BEIJING (AP) — Chinese authorities placed the feared ex-security chief Zhou Yongkang under formal arrest early Saturday to investigate his suspected crimes, including accepting bribes, adultery and leaking the country's secrets, the official Xinhua News Agency said.
Zhou, a former member of the powerful nine-member Politburo Standing Committee, also was expelled from the Communist Party, making him the most senior figure to be snared in President Xi Jinping's anti-corruption crackdown.
The square-jawed, granite-faced Zhou is the highest-level official to be prosecuted since the 1981 treason trial of Mao Zedong's wife and other members of the "Gang of Four" who persecuted political opponents during the 1966-76 Cultural Revolution.
He had been under investigation for "severe disciplinary violations" — a phrase is usually used to describe corruption — since July and presumably had been detained by party investigators months earlier. He had not been seen publicly since October 2013.
"He abused his power to help relatives, mistresses and friends make huge profits from operating businesses, resulting in serious losses of state-owned assets," Xinhua said in its report published shortly after midnight.
The decision to expel Zhou was made Friday after attendees at a meeting of the Political Bureau of the party's Central Committee deliberated over an investigation report on Zhou, who was in charge of China's massive domestic security apparatus before his retirement in 2012.
Prosecutors then announced his formal arrest and opened a criminal case against him early Saturday.
The investigation found that Zhou had "seriously violated the Party's political, organizational and confidentiality discipline," the report said."Zhou leaked the Party's and country's secrets," the report went on to say, without revealing what he might have leaked, or to whom. "He seriously violated self-disciplinary regulations and accepted a large amount of money and properties personally and through his family. Zhou committed adultery with a number of women and traded his power for sex and money."
Zhou was considered by many observers and political experts to have been a key rival to Xi. By targeting Zhou, Xi showed the considerable power he has amassed since he took the helm of the party in November 2012.
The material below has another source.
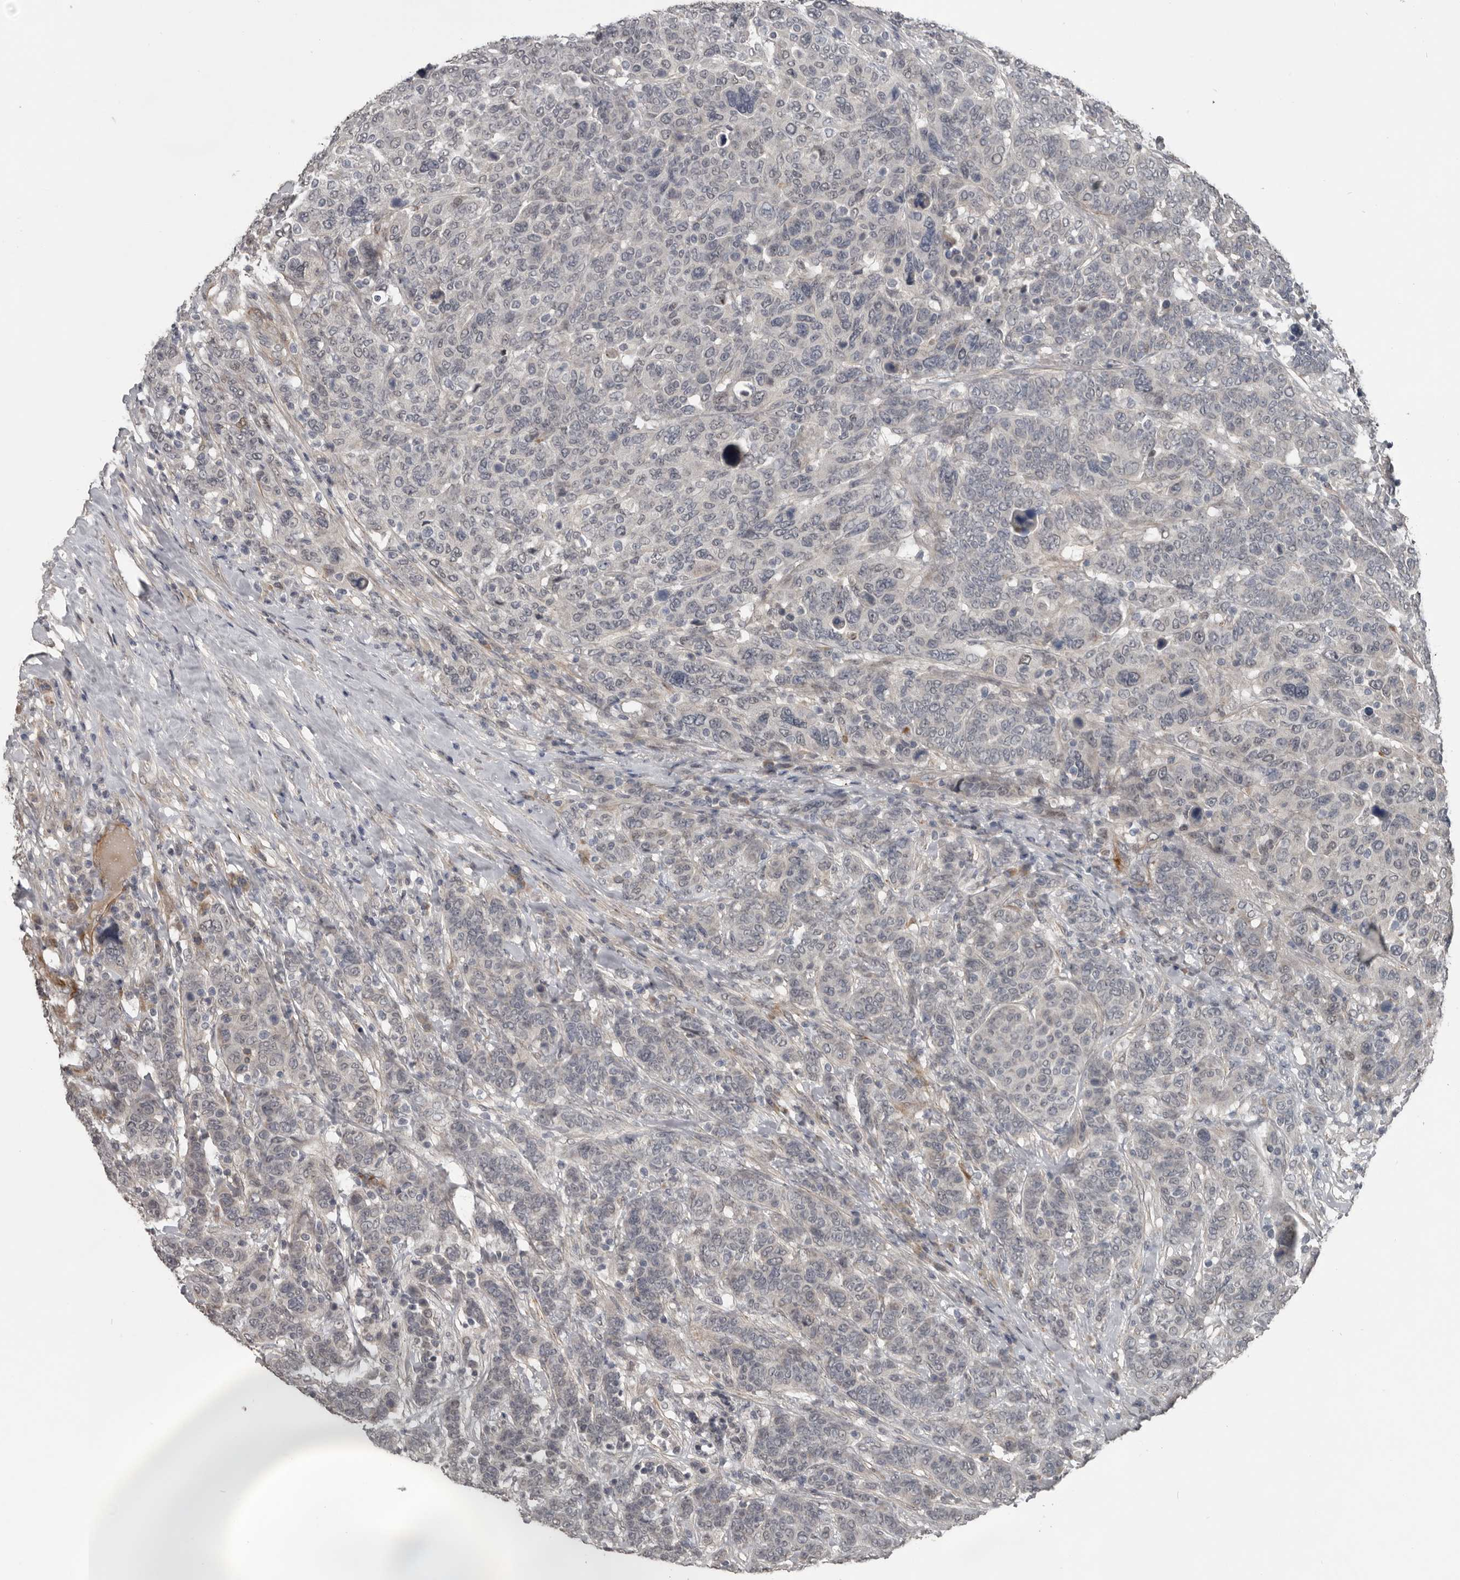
{"staining": {"intensity": "weak", "quantity": "<25%", "location": "nuclear"}, "tissue": "breast cancer", "cell_type": "Tumor cells", "image_type": "cancer", "snomed": [{"axis": "morphology", "description": "Duct carcinoma"}, {"axis": "topography", "description": "Breast"}], "caption": "Infiltrating ductal carcinoma (breast) was stained to show a protein in brown. There is no significant expression in tumor cells. (DAB (3,3'-diaminobenzidine) IHC with hematoxylin counter stain).", "gene": "C1orf216", "patient": {"sex": "female", "age": 37}}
Former members of the powerful Politburo Standing Committee had long been considered off-limits for prosecution in an unwritten rule aimed at preserving party unity. But Xi vowed to go after both low- and high-level officials in his campaign to purge the party of corruption and other wrongdoing that have undermined its legitimacy in the public eye.
"What Zhou did completely deviated from the Party's nature and mission, and seriously violated Party discipline. His behaviors badly undermined the reputation of the Party, significantly damaged the cause of the Party and the people, and have yielded serious consequences," the report said.
Zhou was once perceived as untouchable, with expansive patronage networks covering the sprawling southwestern province of Sichuan where he was once party boss and controlled the state oil sector, police and courts.
More significantly, as China's security chief, he oversaw the country's domestic spy agencies, a position that afforded him access to information on other high-ranking politicians who might pose a threat to him.Zhou was born the son of an eel fisherman in a little-known eastern village, the eldest of three boys and the only one to attend university, from which he graduated as an engineer, according to financial news magazine Caixin.
He spent the early part of his career in the oil sector, rising through the ranks over several decades to become the general manager of China National Petroleum Corp., one of the world's biggest energy companies, in 1996.
He then served as party chief of Sichuan province between 1999 and 2002, and became a Politburo Standing Committee member and the national security chief in 2007.